Each line below that contains the word "RMSD" must be copied.

THE RECORDS
=== Begin Enclosure ===
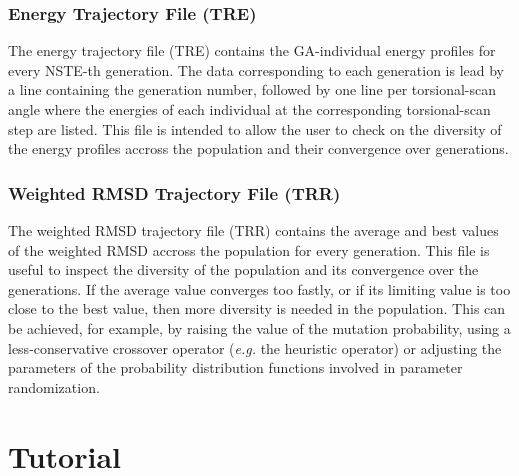 \documentclass[10pt,a4paper]{report}
\numberwithin{equation}{section}
\begin{document}
\subsection{Energy Trajectory File (TRE)}
\label{sec:file-formats-TRE}

The energy trajectory file (TRE) contains the GA-individual energy
profiles for every NSTE-th generation.  The data corresponding to each
generation is lead by a line containing the generation number,
followed by one line per torsional-scan angle where the energies of
each individual at the corresponding torsional-scan step are listed.
This file is intended to allow the user to check on the diversity of
the energy profiles accross the population and their convergence over
generations.

\subsection{Weighted RMSD Trajectory File (TRR)}
\label{sec:file-formats-TRR}

The weighted RMSD trajectory file (TRR) contains the average and best
values of the weighted RMSD accross the population for every
generation.  This file is useful to inspect the diversity of the
population and its convergence over the generations. If the average
value converges too fastly, or if its limiting value is too close to
the best value, then more diversity is needed in the population.  This
can be achieved, for example, by raising the value of the mutation
probability, using a less-conservative crossover operator
(\textit{e.g.} the heuristic operator) or adjusting the parameters of
the probability distribution functions involved in parameter
randomization.

\chapter{Tutorial}
\label{chap:tutorial}
 
\end{document}
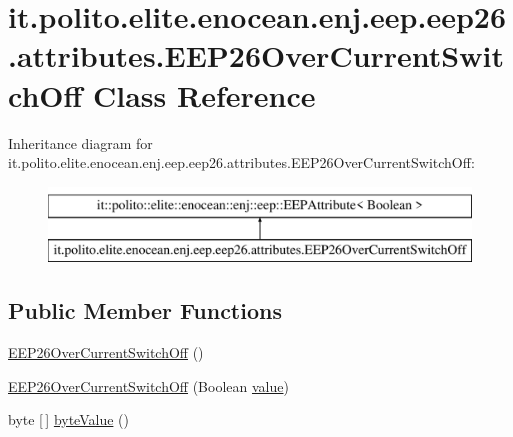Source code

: \hypertarget{classit_1_1polito_1_1elite_1_1enocean_1_1enj_1_1eep_1_1eep26_1_1attributes_1_1_e_e_p26_over_current_switch_off}{}\section{it.\+polito.\+elite.\+enocean.\+enj.\+eep.\+eep26.\+attributes.\+E\+E\+P26\+Over\+Current\+Switch\+Off Class Reference}
\label{classit_1_1polito_1_1elite_1_1enocean_1_1enj_1_1eep_1_1eep26_1_1attributes_1_1_e_e_p26_over_current_switch_off}
Inheritance diagram for it.\+polito.\+elite.\+enocean.\+enj.\+eep.\+eep26.\+attributes.\+E\+E\+P26\+Over\+Current\+Switch\+Off\+:\begin{figure}[H]
\begin{center}
\leavevmode
\includegraphics[height=2.000000cm]{classit_1_1polito_1_1elite_1_1enocean_1_1enj_1_1eep_1_1eep26_1_1attributes_1_1_e_e_p26_over_current_switch_off}
\end{center}
\end{figure}
\subsection*{Public Member Functions}
\begin{DoxyCompactItemize}
\item 
\hyperlink{classit_1_1polito_1_1elite_1_1enocean_1_1enj_1_1eep_1_1eep26_1_1attributes_1_1_e_e_p26_over_current_switch_off_ada95f5b37589ed1fcc95b32c712d72ad}{E\+E\+P26\+Over\+Current\+Switch\+Off} ()
\item 
\hyperlink{classit_1_1polito_1_1elite_1_1enocean_1_1enj_1_1eep_1_1eep26_1_1attributes_1_1_e_e_p26_over_current_switch_off_ae4740fc492d02b1c78d9e225986dcf84}{E\+E\+P26\+Over\+Current\+Switch\+Off} (Boolean \hyperlink{classit_1_1polito_1_1elite_1_1enocean_1_1enj_1_1eep_1_1_e_e_p_attribute_af4d7e34642004bb6ccfae51e925c983d}{value})
\item 
byte \mbox{[}$\,$\mbox{]} \hyperlink{classit_1_1polito_1_1elite_1_1enocean_1_1enj_1_1eep_1_1eep26_1_1attributes_1_1_e_e_p26_over_current_switch_off_a462b7ce77172c4cb63a95904a92eebe9}{byte\+Value} ()
\end{DoxyCompactItemize}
=== End Enclosure ===
OUTPUT
\subsection{Weighted RMSD Trajectory File (TRR)}
The weighted RMSD trajectory file (TRR) contains the average and best
values of the weighted RMSD accross the population for every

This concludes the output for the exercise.